Prudence is a virtue that enables us to do the right thing at the right time. Prudence helps us in making an appropriate judgment, in distinguishing between a right action and a bad action. We exercise prudence when we correctly choose good and avoid evil. When we are prudent, we deliberate before we take action, we judge the situation rightly, and we decide what we should or should not do. The final action we take in a particular situation determines how prudent or imprudent we are. Prudence can be exercised both in our actions and in our words. It is prudence that enables us to speak the right words at the right time. It is prudence that helps us to judge a situation and know the appropriate words to use in that situation—to address a problem in the family, to console a bereaved person, to talk with older or younger people, in all situations. We lack prudence when our words are vulgar, insulting, demeaning or insensitive.
As human beings we are susceptible to making mistakes in many ways, and sometimes the mistakes we make are unintended. The virtue of prudence helps us to think deeply and to seek counsel before making decisions or before acting in a specific way, especially when we are uncertain of the best course of action. Seeking counsel is an important element of prudence, since making a judgment on a moral or life issue can sometimes be complicated; without rational thinking and proper counsel we may make wrong judgments.
The virtue of prudence is a very necessary virtue for both families and individuals in our spiritual journey, and it is even more necessary for parents, on whom the final responsibility for the family rests. In both nuclear and extended families, for example, the wrong judgment of one person, especially a parent, can affect the entire family — and even generations to come. An intentional practice of prudence will help sustain the family’s joy and peace. In a family where the father is always using insulting and vulgar words in addressing the mother, for example, the children may learn that kind of negative behavior, and other members of the family will either imitate the father’s behavior or detest him because of it.
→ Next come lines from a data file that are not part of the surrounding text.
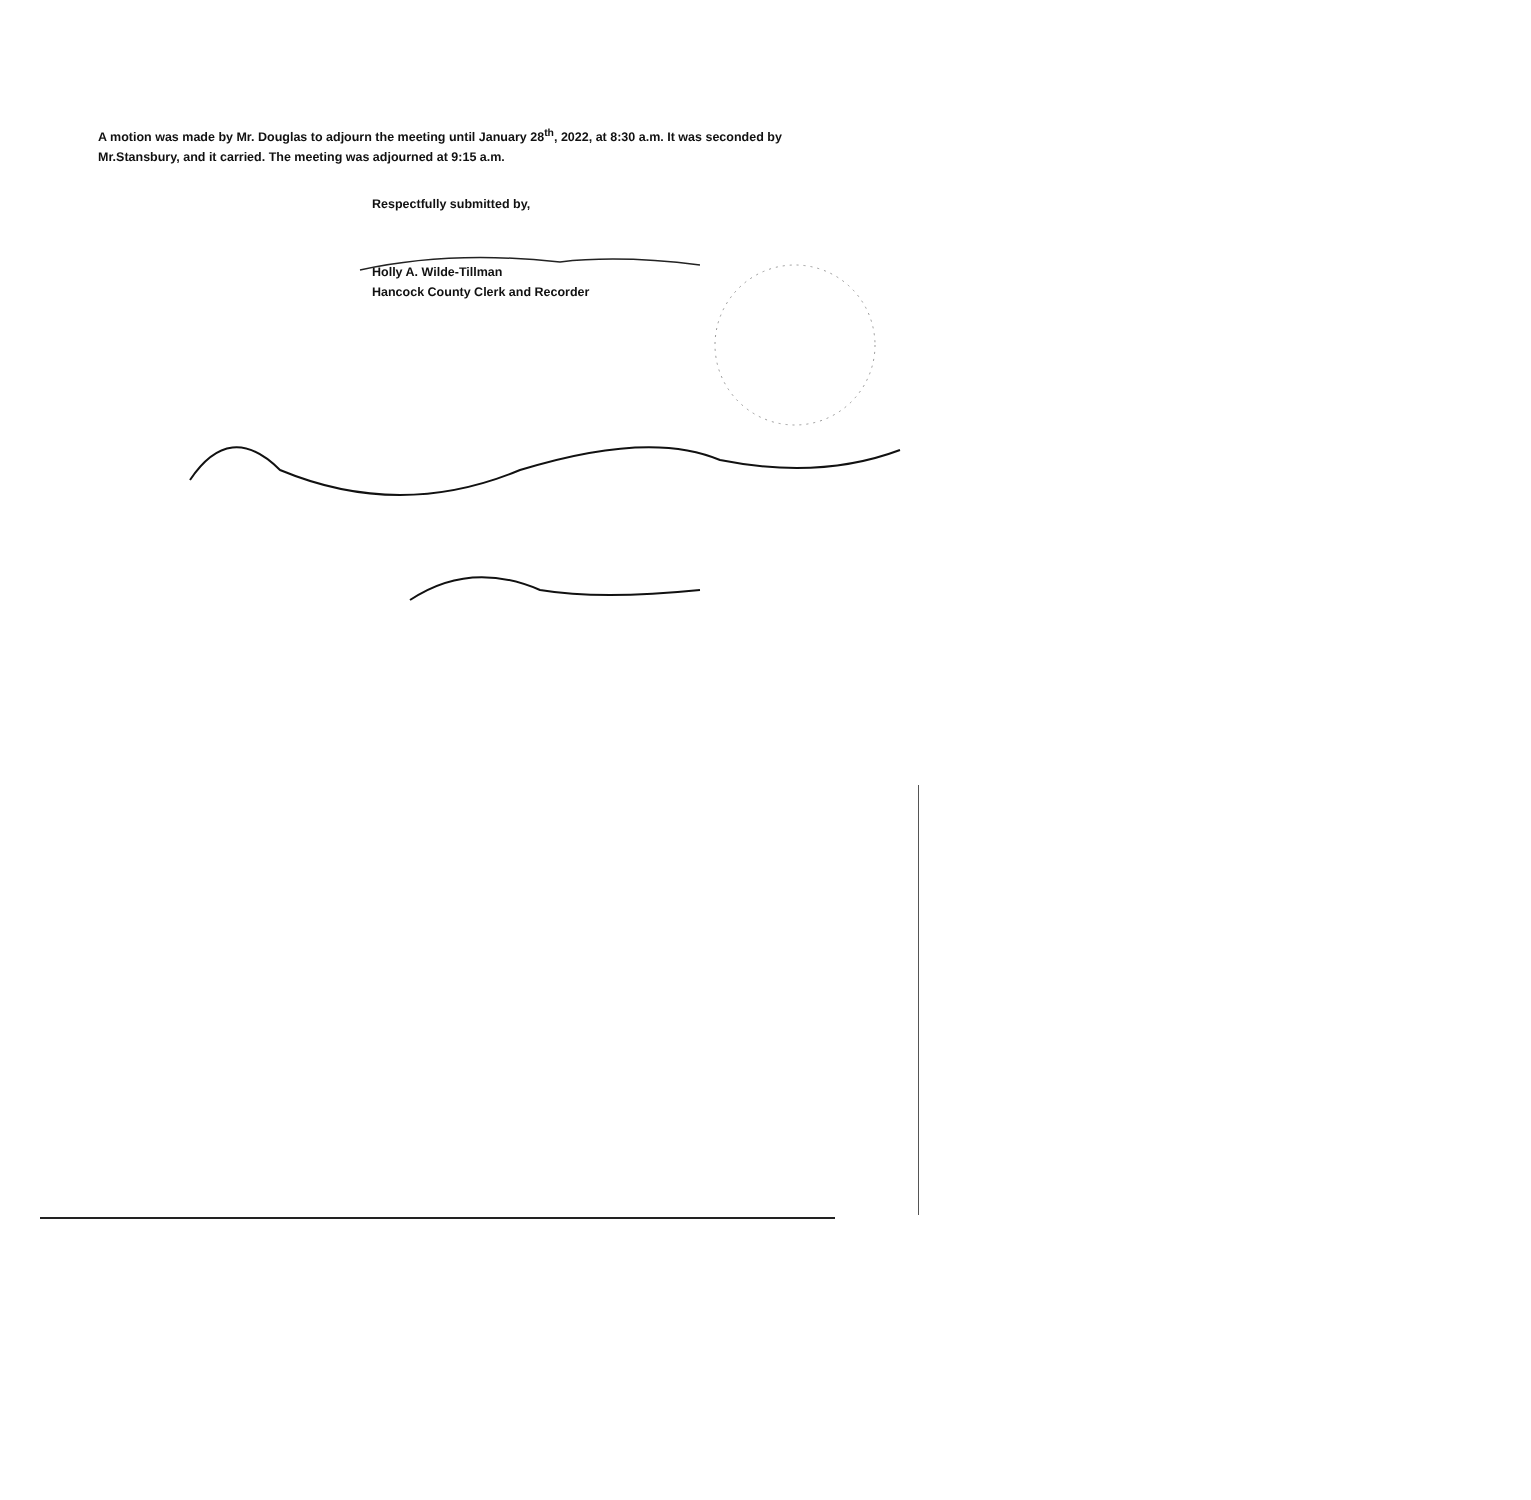A motion was made by Mr. Douglas to adjourn the meeting until January 28<sup>th</sup>, 2022, at 8:30 a.m. It was seconded by Mr.Stansbury, and it carried. The meeting was adjourned at 9:15 a.m.
Respectfully submitted by,
Holly A. Wilde-Tillman
Hancock County Clerk and Recorder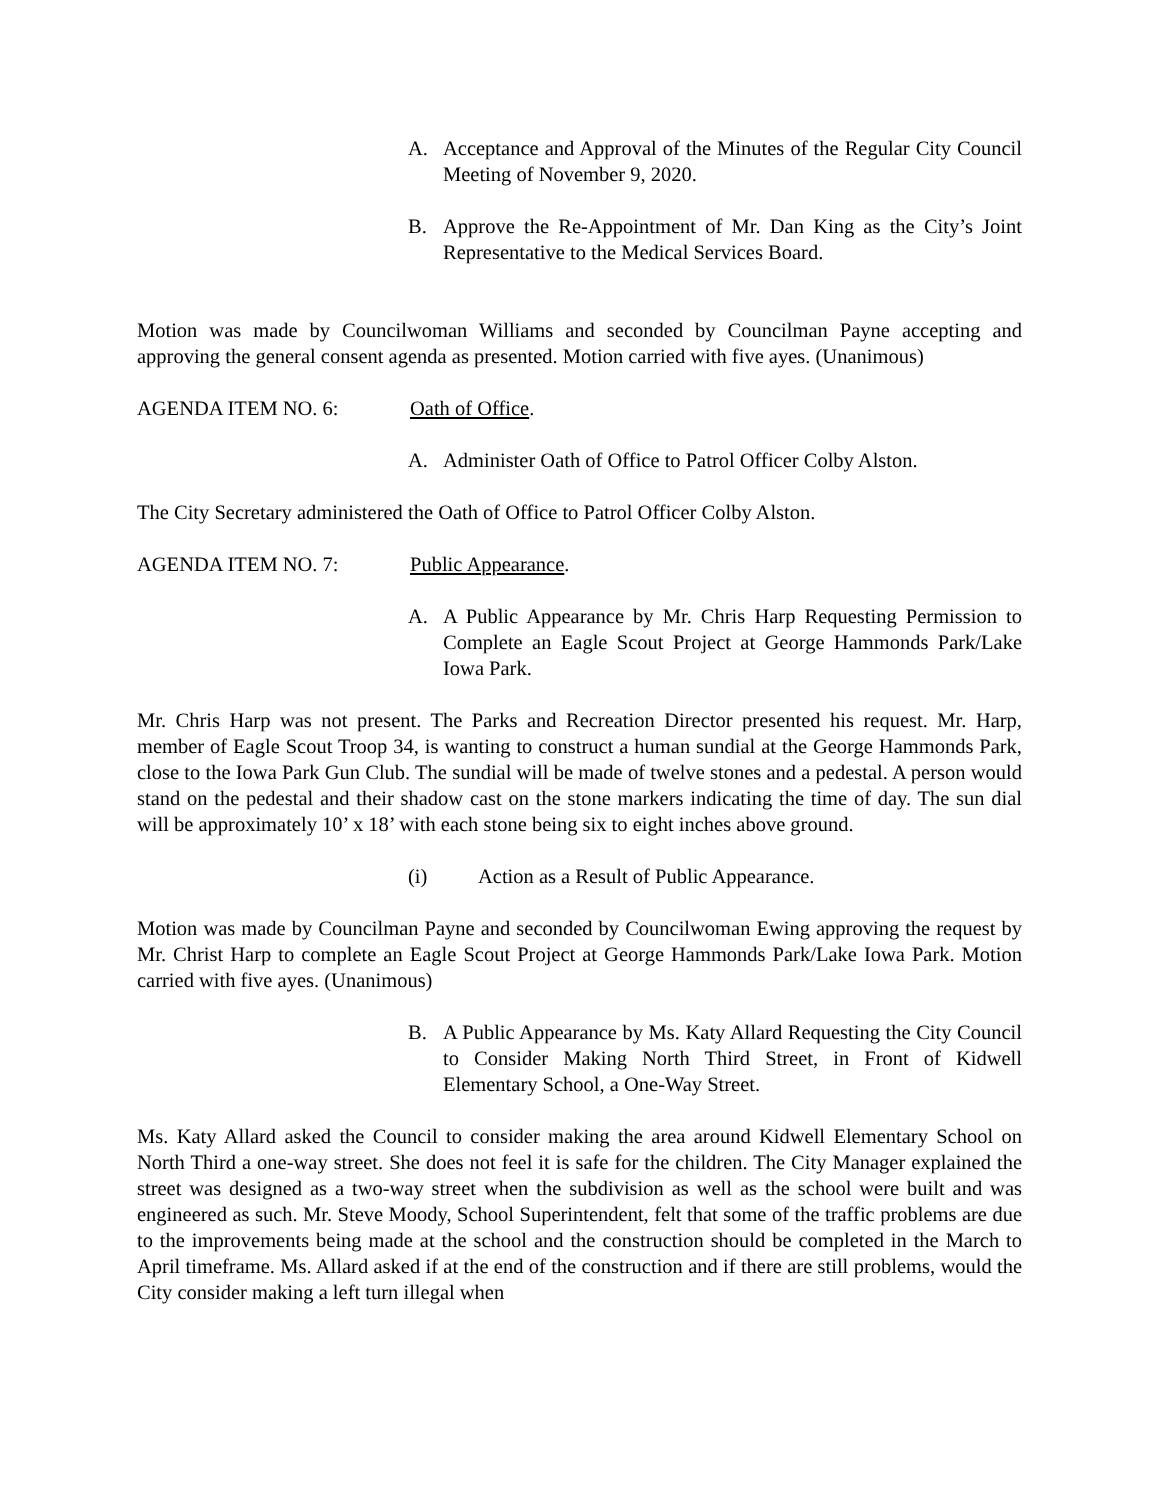A. Acceptance and Approval of the Minutes of the Regular City Council Meeting of November 9, 2020.
B. Approve the Re-Appointment of Mr. Dan King as the City’s Joint Representative to the Medical Services Board.
Motion was made by Councilwoman Williams and seconded by Councilman Payne accepting and approving the general consent agenda as presented. Motion carried with five ayes. (Unanimous)
AGENDA ITEM NO. 6: Oath of Office.
A. Administer Oath of Office to Patrol Officer Colby Alston.
The City Secretary administered the Oath of Office to Patrol Officer Colby Alston.
AGENDA ITEM NO. 7: Public Appearance.
A. A Public Appearance by Mr. Chris Harp Requesting Permission to Complete an Eagle Scout Project at George Hammonds Park/Lake Iowa Park.
Mr. Chris Harp was not present. The Parks and Recreation Director presented his request. Mr. Harp, member of Eagle Scout Troop 34, is wanting to construct a human sundial at the George Hammonds Park, close to the Iowa Park Gun Club. The sundial will be made of twelve stones and a pedestal. A person would stand on the pedestal and their shadow cast on the stone markers indicating the time of day. The sun dial will be approximately 10’ x 18’ with each stone being six to eight inches above ground.
(i) Action as a Result of Public Appearance.
Motion was made by Councilman Payne and seconded by Councilwoman Ewing approving the request by Mr. Christ Harp to complete an Eagle Scout Project at George Hammonds Park/Lake Iowa Park. Motion carried with five ayes. (Unanimous)
B. A Public Appearance by Ms. Katy Allard Requesting the City Council to Consider Making North Third Street, in Front of Kidwell Elementary School, a One-Way Street.
Ms. Katy Allard asked the Council to consider making the area around Kidwell Elementary School on North Third a one-way street. She does not feel it is safe for the children. The City Manager explained the street was designed as a two-way street when the subdivision as well as the school were built and was engineered as such. Mr. Steve Moody, School Superintendent, felt that some of the traffic problems are due to the improvements being made at the school and the construction should be completed in the March to April timeframe. Ms. Allard asked if at the end of the construction and if there are still problems, would the City consider making a left turn illegal when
One episode in which the mother acts in an immoral way can model inappropriate behavior and lead to more bad judgments in the family, especially in the lives of her daughters.
We should practice good judgment in action and words, especially when dealing with each other. Catch yourself when you are about to say words that are not pleasant; practice restraint in expressing yourself. One good thing about the cardinal virtues is that they can be acquired by practice. Prudence can be practiced and learned. Let us live in such a way that our children — or others who look up to us — believe in us and trust us in such a way that they feel they can rely on us for good counsel. Self-restraint is an element of prudence that can assist us on our spiritual journey. We must practice self-restraint in both our speech and our actions. We must learn to know what to say, and when and how and whether to say it; this is equally true of our actions.
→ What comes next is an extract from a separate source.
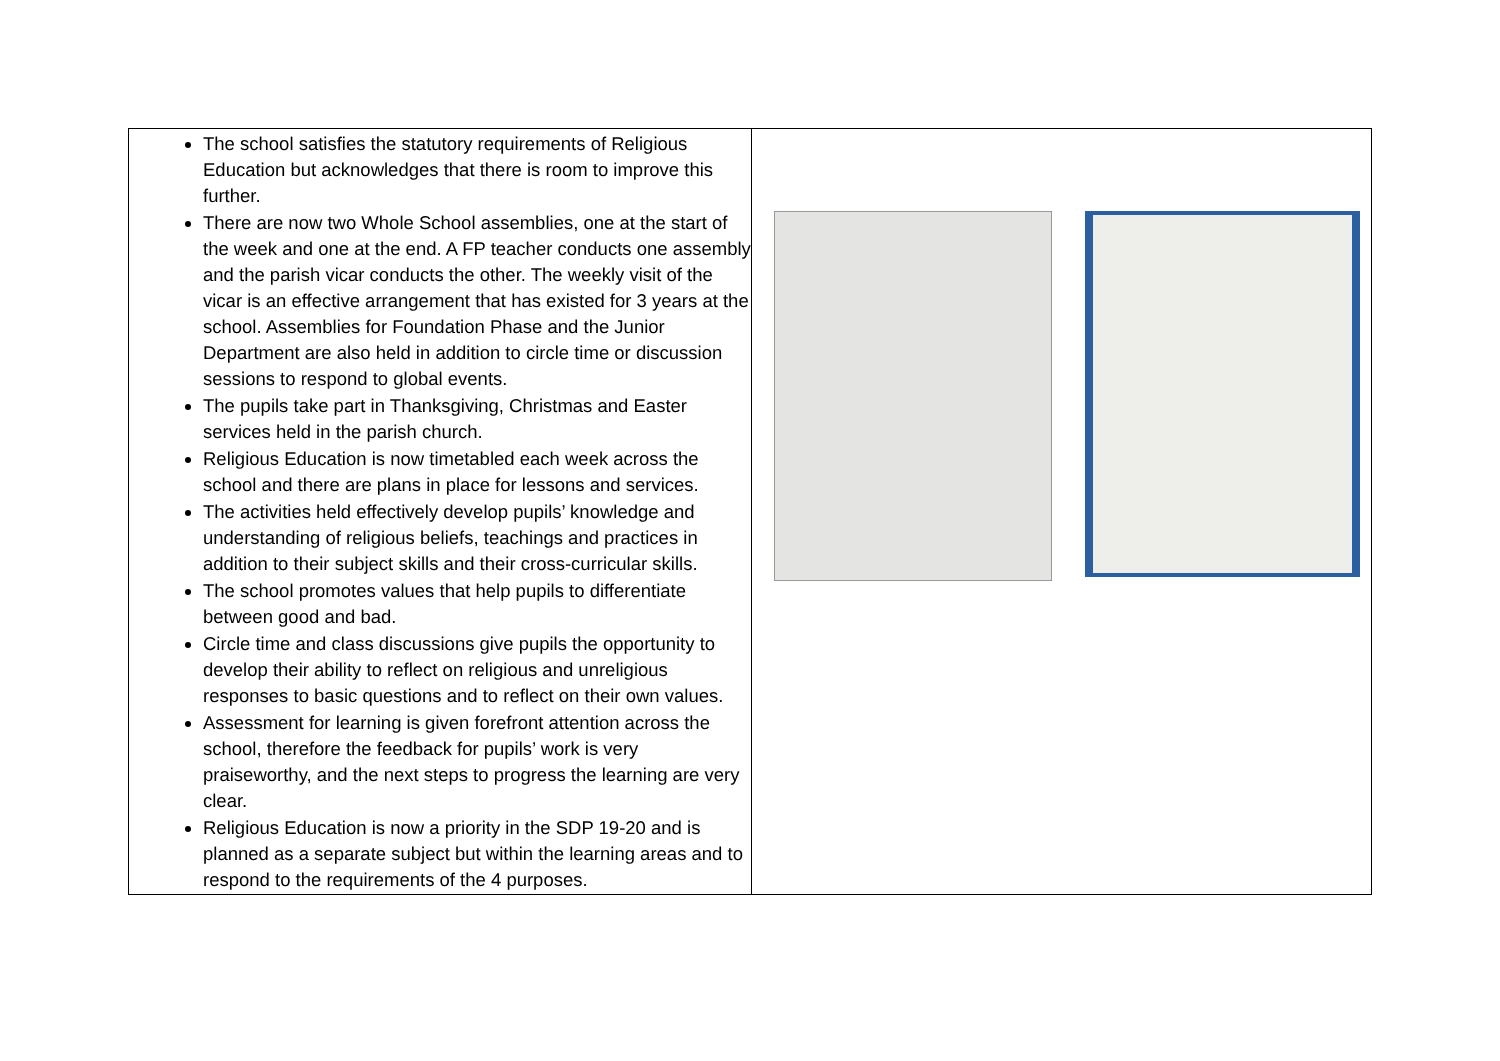| The school satisfies the statutory requirements of Religious Education but acknowledges that there is room to improve this further. There are now two Whole School assemblies, one at the start of the week and one at the end. A FP teacher conducts one assembly and the parish vicar conducts the other. The weekly visit of the vicar is an effective arrangement that has existed for 3 years at the school. Assemblies for Foundation Phase and the Junior Department are also held in addition to circle time or discussion sessions to respond to global events. The pupils take part in Thanksgiving, Christmas and Easter services held in the parish church. Religious Education is now timetabled each week across the school and there are plans in place for lessons and services. The activities held effectively develop pupils’ knowledge and understanding of religious beliefs, teachings and practices in addition to their subject skills and their cross-curricular skills. The school promotes values that help pupils to differentiate between good and bad. Circle time and class discussions give pupils the opportunity to develop their ability to reflect on religious and unreligious responses to basic questions and to reflect on their own values. Assessment for learning is given forefront attention across the school, therefore the feedback for pupils’ work is very praiseworthy, and the next steps to progress the learning are very clear. Religious Education is now a priority in the SDP 19-20 and is planned as a separate subject but within the learning areas and to respond to the requirements of the 4 purposes. | |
In exercising prudence, reason should reign supreme over our emotions. St. Thomas Aquinas placed prudence at the forefront of the cardinal virtues because it involves the use of the intellect; it involves thinking — sincere meditation and reflection before acting. It is the deliberate practice of applying reason to our human actions. As human beings we are emotional by nature—we have feelings that are sometimes expressed instinctively. But through prudence we allow our intellect to act, to reason out the possible consequences of a decision before we implement it. Aristotle described the reason needed in prudence as the right reason, which means that the appropriate rational reason leads you to act correctly in accordance with the moral principles of our faith as Christians.
For us Christians, prudence is not just some applied rationale for acting that allows wrong actions to be carried out. It is not the application of secular reasoning that justifies evil or that goes against the teaching of the faith. Prudence is a reasoning that places faith at the center of our human judgment. To this end, we think and act – whether it is as a mother, father, child, or simply as a human being — in a way that leads us to make judgments that are not against the moral principles of our Christian faith.
Father Jacob Dankasa is the pastor of Holy Family of Nazareth Catholic Church in Irving.